Rates and our mortgage are still going up every day that I wait, all because of a lie… A bold faced lie. If the agent didn’t know, someone else higher up in the company knew. Someone in the developers company dropped the ball and thought it would be great to lock people in and wait till the last second to tell them that they will have a HOA and fees, but it’s ok because we are still giving you the house you wanted. We are paying good money for that house, you are not “giving” it to me. We continued with waiting and the house building process because of a promise that has been broken. Now we are out money and time and so much more because you couldn’t get your shit together enough to tell your ONLY representative of the community, your AGENT, the proper information for her to sell. This is a joke… a twisted and sick joke.
My dream of this house the way we wanted it is crushed and gone. Where do we go from here? Do we sit here and take it? Do we say fuck it we want our money back? Do we find another new build or a more established home? Do we stay in Waxahachie? What do we do?

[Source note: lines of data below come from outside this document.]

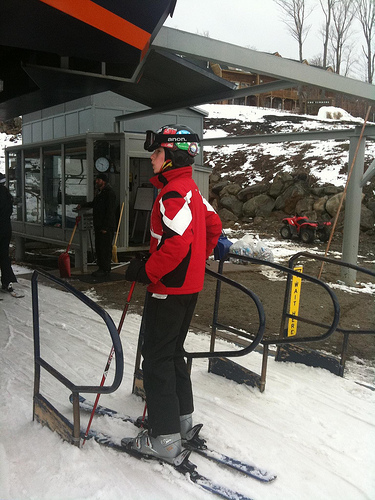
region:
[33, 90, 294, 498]
man wearing skis in snow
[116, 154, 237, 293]
man wearing red jacket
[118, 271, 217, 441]
man wearing black pants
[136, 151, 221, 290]
red jacket has white and black patches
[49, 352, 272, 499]
ski strap in is grey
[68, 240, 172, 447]
man holding ski pole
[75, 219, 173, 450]
ski pole is red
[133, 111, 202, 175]
man has goggle around head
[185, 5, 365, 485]
read atv in background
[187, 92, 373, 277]
rocky hill next to atv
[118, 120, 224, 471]
Boy waiting at the ski lift entrance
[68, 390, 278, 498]
Two skis in the snow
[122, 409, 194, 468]
Ski boots on boy's feet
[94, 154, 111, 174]
Clock in the ski lift shack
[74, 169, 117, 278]
Man standing in front of ski lift shack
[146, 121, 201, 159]
Helmet and goggles on boy's head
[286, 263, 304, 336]
Yellow sign saying Wait Here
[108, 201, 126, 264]
Broom resting against the ski lift shack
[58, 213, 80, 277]
Red shovel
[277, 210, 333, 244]
Red 4x4 vehicle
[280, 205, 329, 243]
Small red and black truck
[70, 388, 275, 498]
Skiis and ski boots on the snow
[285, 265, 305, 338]
Small yellow sign that says wait here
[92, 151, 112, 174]
Small round clock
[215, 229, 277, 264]
Trashcan spilled over with trash bags on the ground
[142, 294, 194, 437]
Black snow pants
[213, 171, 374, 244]
A bunch of boulder rocks next to a vehicle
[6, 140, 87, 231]
Four windows on a building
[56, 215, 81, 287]
Red shovel on the ground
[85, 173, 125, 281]
Man wearing black standing next to a broom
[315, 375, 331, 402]
white snow on ground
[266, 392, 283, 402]
white snow on ground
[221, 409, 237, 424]
white snow on ground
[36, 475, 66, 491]
white snow on ground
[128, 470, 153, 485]
white snow on ground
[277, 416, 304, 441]
white snow on ground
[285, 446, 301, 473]
white snow on ground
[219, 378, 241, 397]
white snow on ground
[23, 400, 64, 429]
white snow on ground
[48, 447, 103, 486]
white snow on ground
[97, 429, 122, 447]
skiis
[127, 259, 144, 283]
person is wearing black gloves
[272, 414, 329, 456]
the snow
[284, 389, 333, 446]
the snow is white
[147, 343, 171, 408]
black pants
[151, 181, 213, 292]
a jacket the person is wearing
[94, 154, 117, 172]
a small clock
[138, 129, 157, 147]
ski goggles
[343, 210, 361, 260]
a metal pole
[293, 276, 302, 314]
a yellow sign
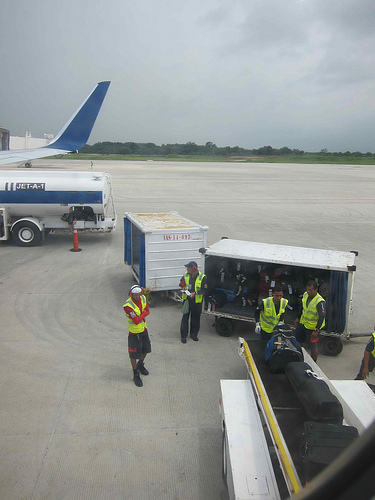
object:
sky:
[1, 0, 371, 149]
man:
[124, 297, 150, 335]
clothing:
[123, 298, 149, 334]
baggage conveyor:
[239, 339, 373, 496]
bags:
[265, 336, 358, 461]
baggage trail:
[118, 207, 360, 347]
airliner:
[3, 79, 116, 164]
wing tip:
[34, 81, 117, 144]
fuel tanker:
[2, 167, 117, 243]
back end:
[31, 173, 119, 239]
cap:
[132, 284, 141, 294]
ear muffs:
[128, 289, 146, 292]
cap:
[127, 286, 147, 295]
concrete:
[12, 243, 135, 499]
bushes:
[95, 141, 373, 164]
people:
[116, 250, 331, 353]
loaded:
[243, 321, 304, 342]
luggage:
[282, 358, 344, 417]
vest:
[255, 298, 292, 329]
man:
[256, 284, 295, 339]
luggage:
[223, 262, 316, 308]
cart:
[198, 230, 366, 343]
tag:
[300, 362, 325, 380]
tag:
[304, 369, 325, 384]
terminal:
[10, 152, 371, 498]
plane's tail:
[61, 75, 114, 157]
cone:
[69, 218, 85, 258]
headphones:
[187, 260, 199, 276]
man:
[181, 261, 205, 344]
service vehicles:
[6, 166, 364, 341]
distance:
[57, 136, 373, 164]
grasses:
[97, 151, 370, 164]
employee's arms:
[124, 302, 151, 326]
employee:
[120, 283, 159, 387]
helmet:
[127, 284, 142, 301]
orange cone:
[61, 216, 89, 255]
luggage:
[206, 247, 344, 328]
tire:
[208, 314, 233, 333]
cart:
[193, 257, 345, 337]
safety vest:
[116, 299, 152, 329]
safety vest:
[175, 273, 209, 304]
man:
[176, 253, 213, 342]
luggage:
[306, 423, 363, 459]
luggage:
[269, 323, 310, 364]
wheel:
[8, 213, 45, 247]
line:
[102, 143, 365, 156]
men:
[107, 265, 330, 328]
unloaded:
[254, 308, 321, 351]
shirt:
[124, 299, 169, 327]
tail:
[42, 72, 127, 160]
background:
[89, 93, 371, 163]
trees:
[91, 134, 328, 159]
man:
[130, 278, 152, 385]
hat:
[125, 282, 147, 296]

My life has been a hot mess about this. I had a nightmare about our house last night. But, tomorrow hopefully I will have more answers to my questions. I am hoping we can figure something out. I love Benjamin and my children, so as long as I am with them it really doesn’t matter where we are. Until we know for sure what is happening I will be browsing Realtor.com. We will be using our date night to go house hunting. We will be doing our best to salvage what we can from our broken dream.
Despite all the stress I have been staying true to my Whole30. I made it the full 30 days plus some. I keep having issues, but I am hoping the doc will respond and clear up a few things about the test results. I am sure you will hear more about that from me later next week. I did lose a little over 20lbs since I started Whole30. I am pretty pleased with that and I am encouraged to keep this up. I think I am going to add some kind of workout to my daily schedule and see where that takes me.
I have noticed a few new things when it comes to my Whole30 journey. My portion sizes have gotten significantly smaller. I am fuller with less food. I know that may not mean much to some people, but to me that’s a big deal. I also have been better about not finishing all of my food just because it’s there. I don’t know if that was something I inherited because of that rule, “finish your food before you leave the table.” It might also be my thought about wasting food. But, I have been enjoying leftovers so much more now, before I wouldn’t have anything left because I would have eaten it all.
Ben is officially on the Whole30 plan starting tomorrow. I have agreed to cook and he has agreed to keep away from bbq sauce and fruit snacks. HAHAHAHAHA! I know he can last the full 30 days, so I really hope he sticks with it. I am hoping my brother does a test run with it too. He was thinking about it, so I hope he tries it.
I will keep you all posted about house stuff and how things go with the doc. Tell me about your week. Did you have a good start to the New Year? Any resolutions you would like to share? What are your feelings about HOAs? Have a great day everyone!